Story 32

December 2, 2020

Oisille tells the story of a German gentleman who punishes his wife for her infidelity by murdering her lover, hanging his skeleton in her room, and forcing her to drink at mealtimes from his skull. He also cuts her hair and makes her wear only black. A French gentleman named Bernage visits the German and, hearing what has happened and observing the wife’s remorse, urges him to have compassion for her. After thinking it over, the German decides he is right. He takes his wife back, and they have “many fine children.” This happy ending makes its way to France after Charles VIII (king from 1493 to 1498), hearing of the situation and of the woman’s beauty, sends his painter, Jean de Paris (Jean Perréal), to Germany to bring back her portrait.

As with tale 30, Oisille uses this story as an opportunity to condemn human pride, suggesting that women should not overestimate their ability to be faithful to their husbands without God’s help, since “women who trust in their own strength and virtue are in great danger of being tempted” and “there have been many whose pride has led to their downfall in circumstances where humility saved women thought to be less virtuous.” The women listening—Parlamente, Ennasuite, and Longarine—disagree about whether the German man’s punishment of his wife was reasonable, and they bring up the Biblical figure of Mary Magdalene, asking how she can be both honored and called a sinner.

This tale comes from a tradition of stories dating back to at least the twelfth century in which an unfaithful wife is compelled to contemplate her dead lover’s head or skull.
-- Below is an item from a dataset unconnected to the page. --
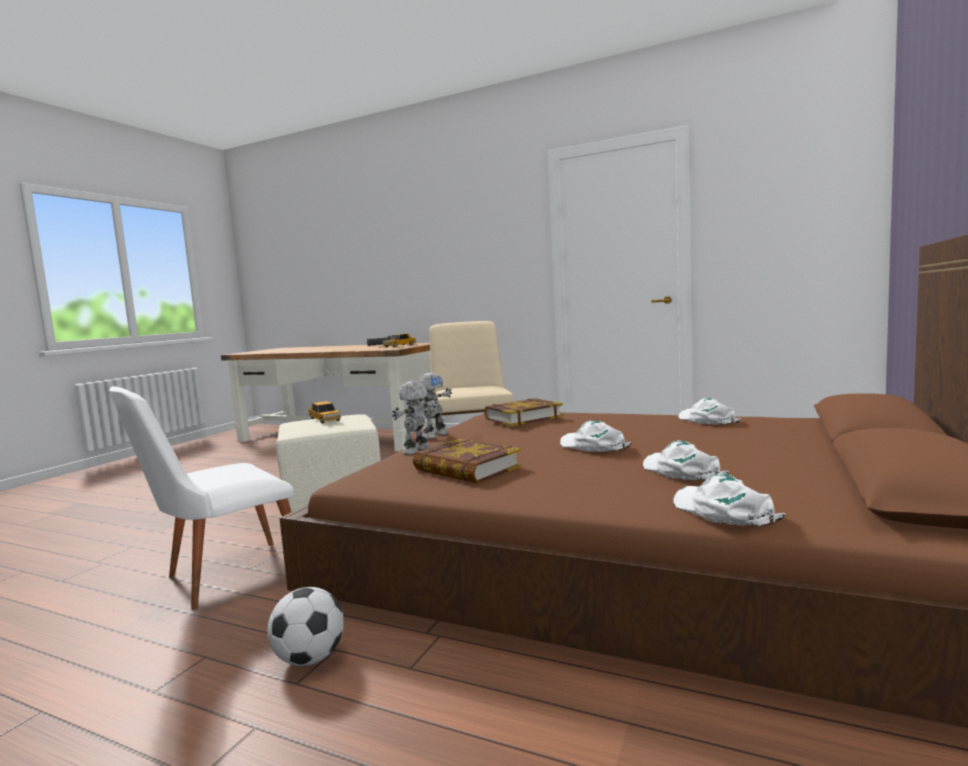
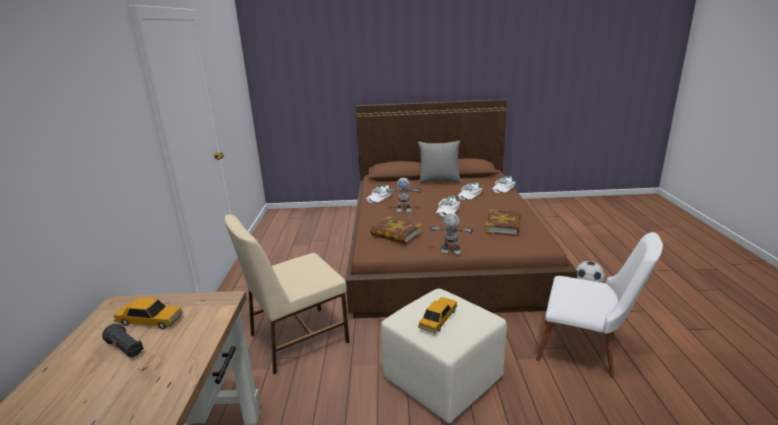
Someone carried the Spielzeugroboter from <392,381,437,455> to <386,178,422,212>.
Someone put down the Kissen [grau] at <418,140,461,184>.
Here is a portrait at the Musée du Louvre in Paris of an unknown woman painted by Perréal around 1493 (RF 1993-20).

2 thoughts on “Story 32

  • At this point i am belatedly joining the group. After reading some background on Marguerite and the prologue i am picking up the threads at story 32. Wonderful images included in the daily summaries,
    Susan Emanuel,
    Translator

  • This story brings to mind another novella titled “The Tonto Woman” set in the nineteenth century where a white woman enslaved by the Mojave Indians is tattooed on her face, and when she is freed, her husband refuses to take her back and has her live in a shack in the desert by herself, until a Mexican comes along and encourages her to reclaim her position as a wife. The common thread between the two stories has to do with the value placed on the purity of woman in patriarchal societies, an enduring and damaging myth, and also with the presence of mediators who attempt to reconciliate the spouses after a traumatic event. Even when a woman is not at fault, as in The Tonto Woman, she still has to bear the stigma of public shame and be the scapegoat. So, when she is at fault, as in the Heptameron, readers should not be surprised by how incendiary the comments of the devisants are. The fact that Bernage manages to succeed in the reconciliation may indicate, as I have suspected before, that Marguerite is inclined to believe in the virtue of a marriage that is honest and chaste both ways. This would illustrate her Evangelical propensity for forgiveness over punishment, for charity over selfishness, and for acceptance over judgment.